= Your assignment =
On how many lines of the data below does the word "right" appear? Reply with the number only.

= Data for this task =
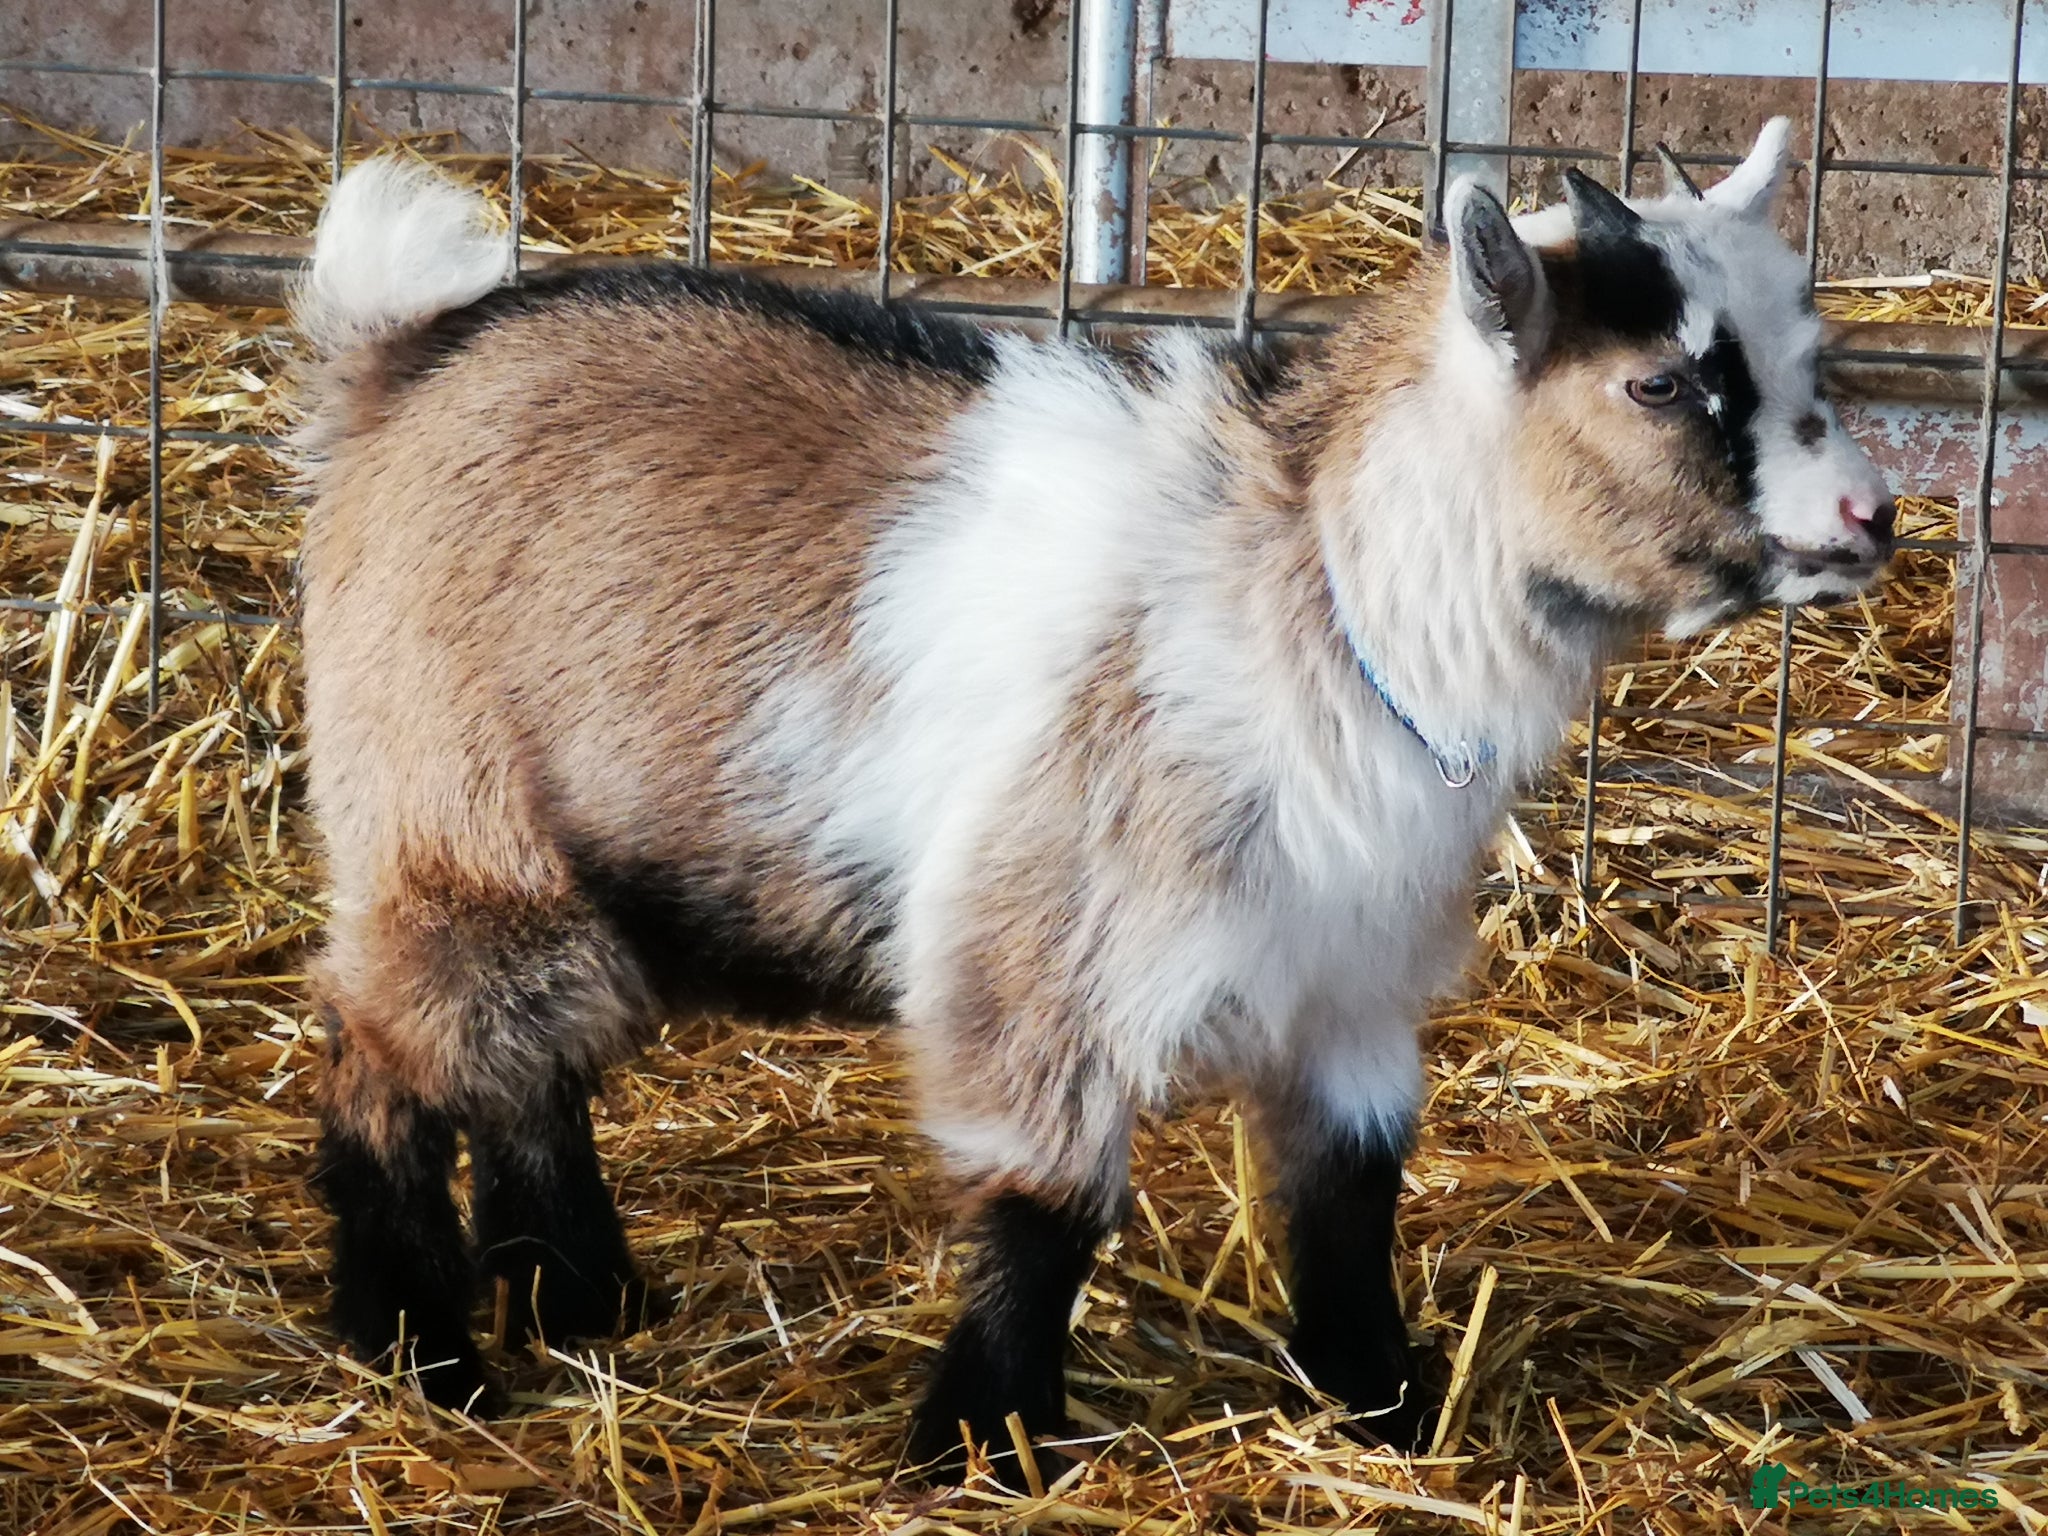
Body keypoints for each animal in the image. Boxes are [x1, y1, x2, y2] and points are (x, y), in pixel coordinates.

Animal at [290, 118, 1892, 1477]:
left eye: (1808, 356)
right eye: (1661, 381)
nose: (1869, 518)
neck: (1316, 590)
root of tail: (403, 360)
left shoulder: (1351, 984)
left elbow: (1349, 1197)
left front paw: (1388, 1404)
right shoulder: (1042, 954)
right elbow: (1048, 1208)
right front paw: (976, 1442)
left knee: (531, 1071)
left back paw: (583, 1301)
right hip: (452, 828)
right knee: (389, 1061)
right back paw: (424, 1354)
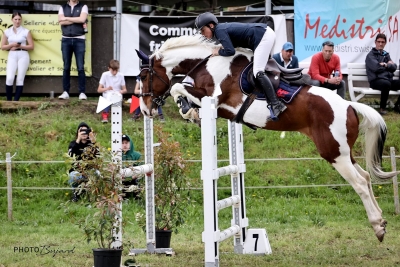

= Solution to this task =
7